Now say that you have a density of 2661093 cells/ml (vasconcelos 2001, water research volume 35), that would mean something like 26611 mutations per ml per devision-cycle. Whoops.

Most of the mutations change nothing due to redundancy in the genetic code, a few will lead to the loss of a function. This might also change nothing if this function is not needed. In the most extreme cases it means instant death to the mutated bacterium.

However, if some researcher equipped a bacterium with a protein that's harmful for it and all it needs to do to improve is break it, heck that's easy.

Just the same with us humans: Becoming superman (gain of function) is quite impossible, getting cancer (e.g. loss of function in cell-cycle/migration mecanisms) is easy as cake.

all of the above is just VERY much simplified, the main points are: mutations happen. a lot.
most of them do nothing
almost all of the others damage something, which might or might not be a problem, depending on whether you needed the damaged bit

so doing damage is easy and if you damage the (purely artificial) construct that some scientist put into you to eventually kill you, congratulations, you win.

This seems familiar... (0)

Anonymous Coward | more than 4 years ago | (#30386696)

Does this story remind anyone else of the exploding terrans in Starcraft?

Thanks, clearer how it works now (2, Informative)

physburn (1095481) | more than 4 years ago | (#30386888)

I'd wondered from the first article, how can a bacteria grow and reproduce at the same time as dissolving. It doesn't of course, they need to add a trace of nickel to start the cells dissolving and releasing there fats. All very good. But 2 more years of research before it even gets close to testing for commercial purposes. Shame we can't get this sort of research done quicker, cheap energy is always something we need, I wonder what the final price and conversion efficiency will be?

---

Bioethanol [feeddistiller.com] Feed @ Feed Distiller [feeddistiller.com]

Human variant (2, Funny)

Alain Williams (2972) | more than 4 years ago | (#30387170)

Could we have a human variant of this please -- I would like to feed it to bankers so that the money contained inside them would come spewing out and available for the rest of us.

Re:Human variant (0)

Anonymous Coward | more than 4 years ago | (#30391148)

How about one that worked on fats cells?

It doesn't need to be 100% effective, but you could advertise it as the latest 'fat busting' solution.

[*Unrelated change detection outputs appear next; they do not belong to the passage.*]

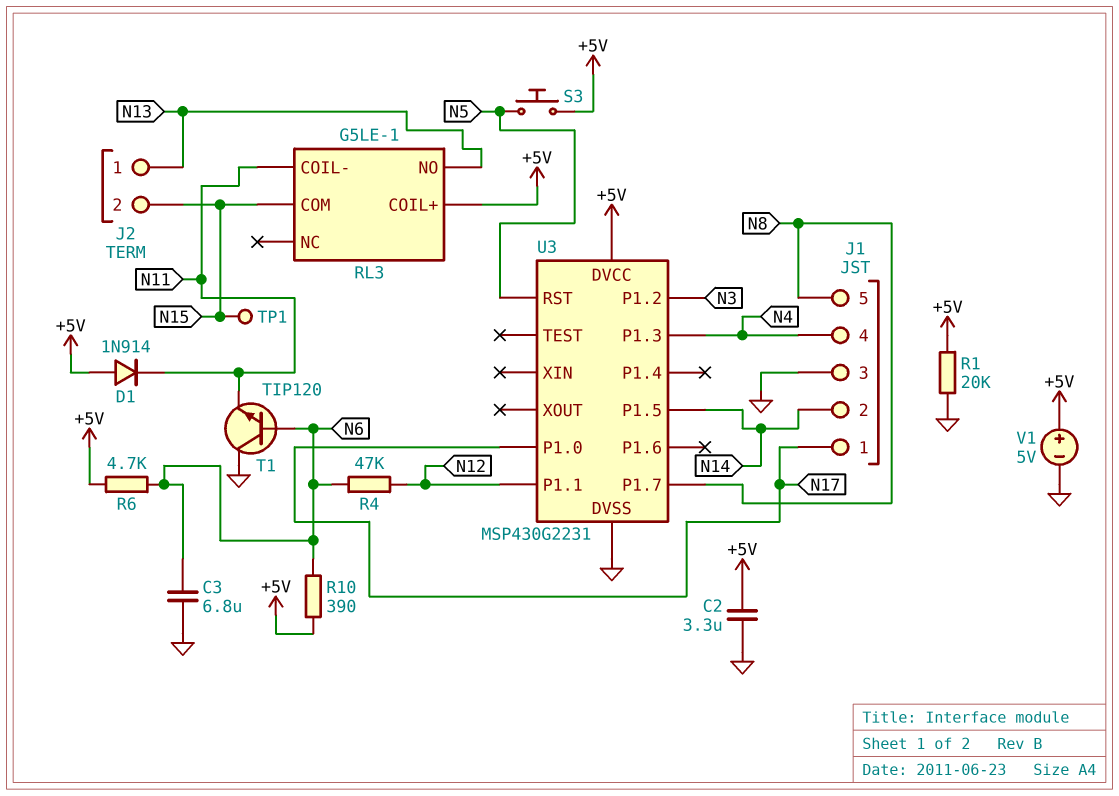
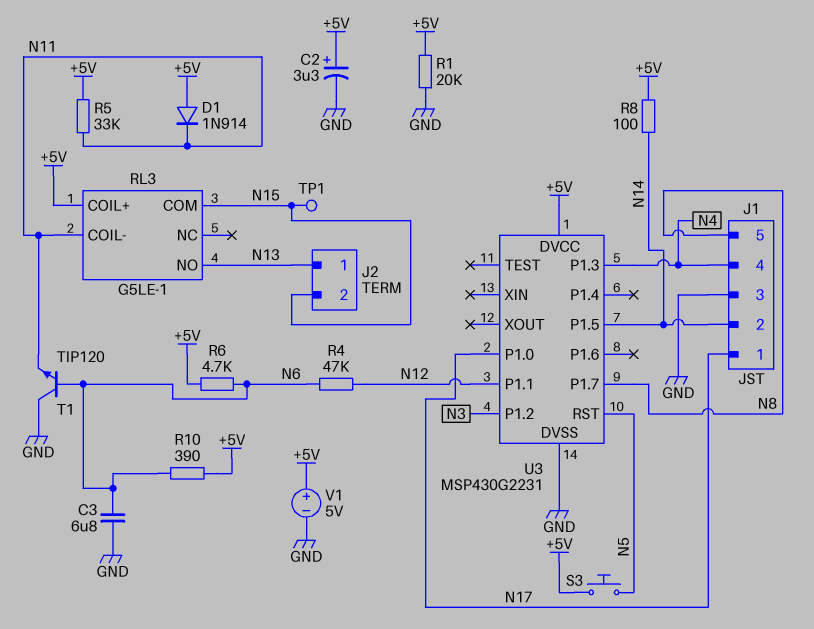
C2: 3.3uF (+5V, GND) -> 3.3uF (plus +5V, minus GND)
R5: none -> 33k (+5V, N11)
R8: none -> 100 (+5V, N14)

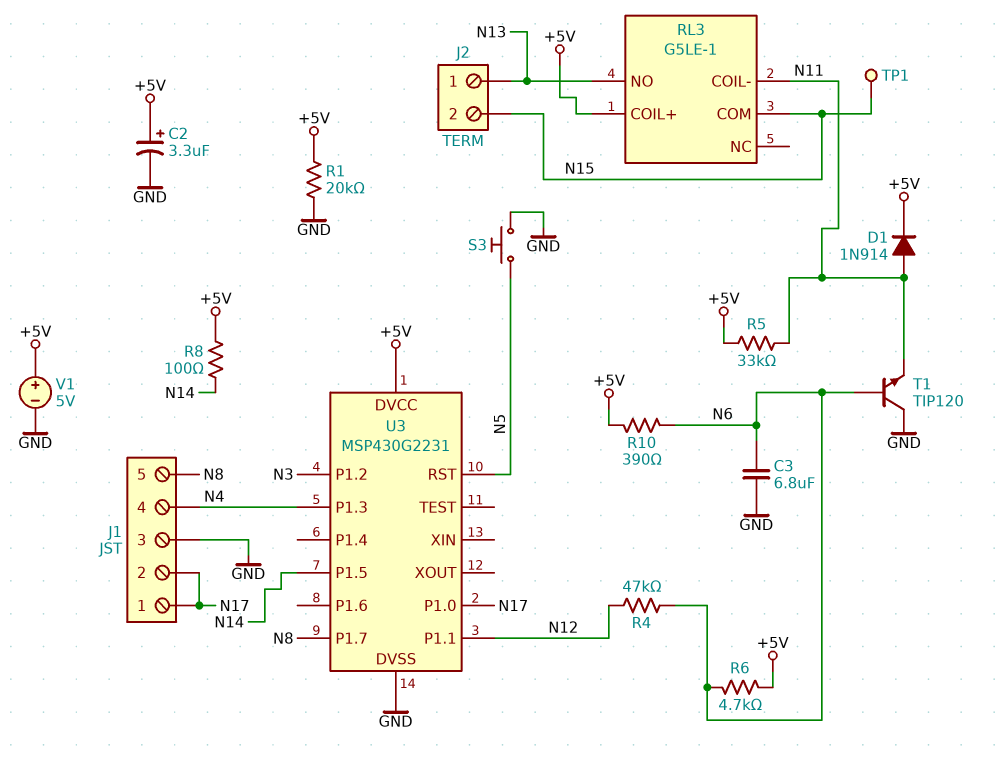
D1: diode 1N914 (A +5V, K N11) -> diode 1N914 (A N11, K +5V)
J1 pin 2: N14 -> N17
S3: button (+5V, N5) -> button (GND, N5)

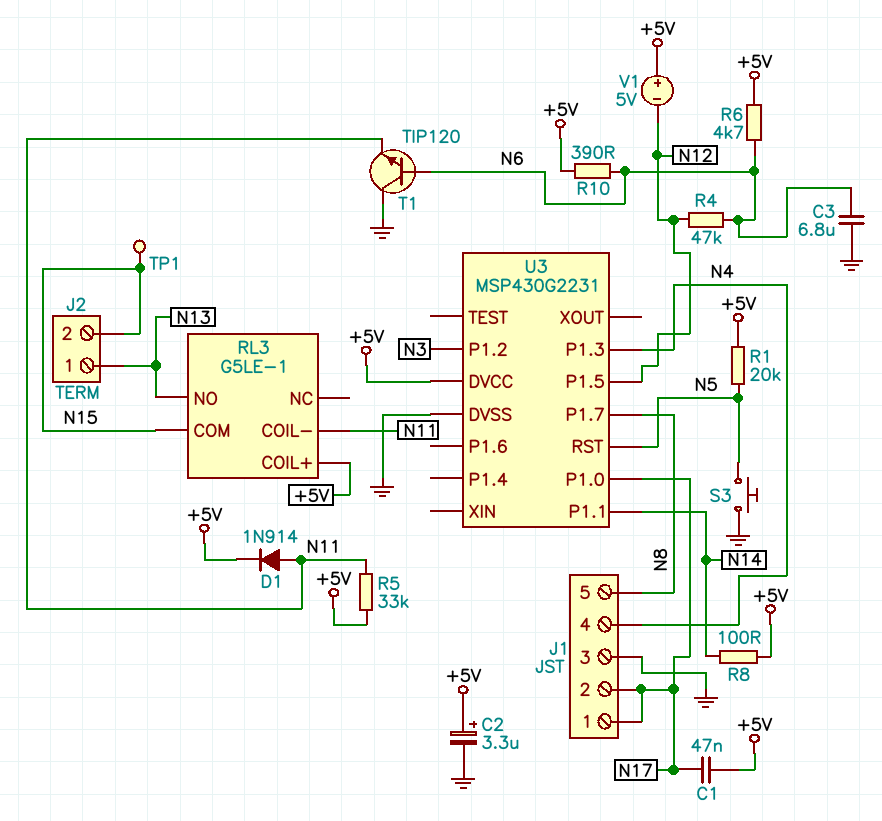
C1: none -> 47nF (+5V, N17)
R1: 20k (+5V, GND) -> 20k (+5V, N5)
U3 pin P1.1: N12 -> N14
U3 pin P1.5: N14 -> N12
V1: 5V (plus +5V, minus GND) -> 5V (plus +5V, minus N12)

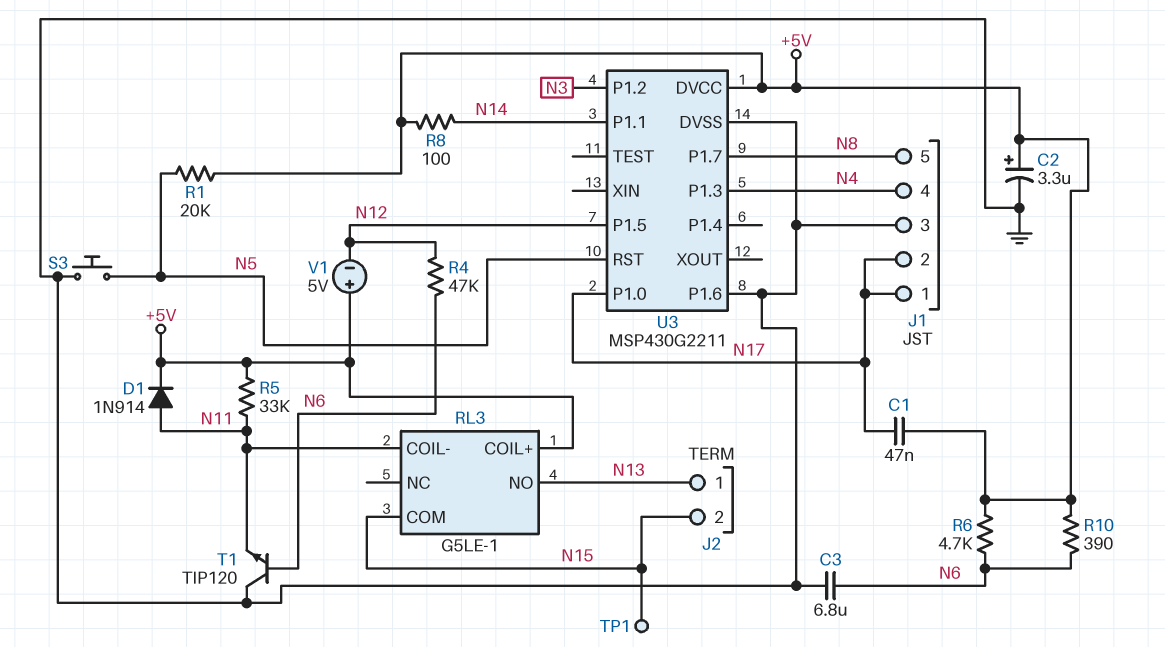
U3: MSP430G2231 -> MSP430G2211
U3 pin P1.6: none -> GND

I guess you'd first have to solve the obese fat-bomber terrorist problem. Wouldn't want the local Wal-mart [peopleofwalmart.com] to get flattened because someone double up a dose to get thin for the weekend.

BacteriOphage (3, Informative)

plasmidmap (1435389) | more than 4 years ago | (#30387612)

It's properly spelled bacteriophage [wikipedia.org] --which are viruses of bacteria. These viruses make bacteria 'explode' so that newly replicated virions are released into the environment.

Using viruses to produce things (1)

mysidia (191772) | more than 4 years ago | (#30387628)

This is something like using a computer virus to develop software.

Linux software. By having it infect Windows programs and cause them to self-destruct.

Leaving behind their rich amounts of data...

Three words (0)

Anonymous Coward | more than 4 years ago | (#30387724)

World of Goo

Am I the only one who has thought about it when reading the story? Breeding bacteria only to make 'em go boom...
Next step is trapping everyone in virtual reality and use our bodies as a mass server farm.

Self-Destructing? (0)

Anonymous Coward | more than 4 years ago | (#30390168)

I think it's "Self-Destroying". You destroy the Star Wars franchise with a bad Holiday Special, you don't destruct it.
Self-destroying bacteria self-destruct to make fuel.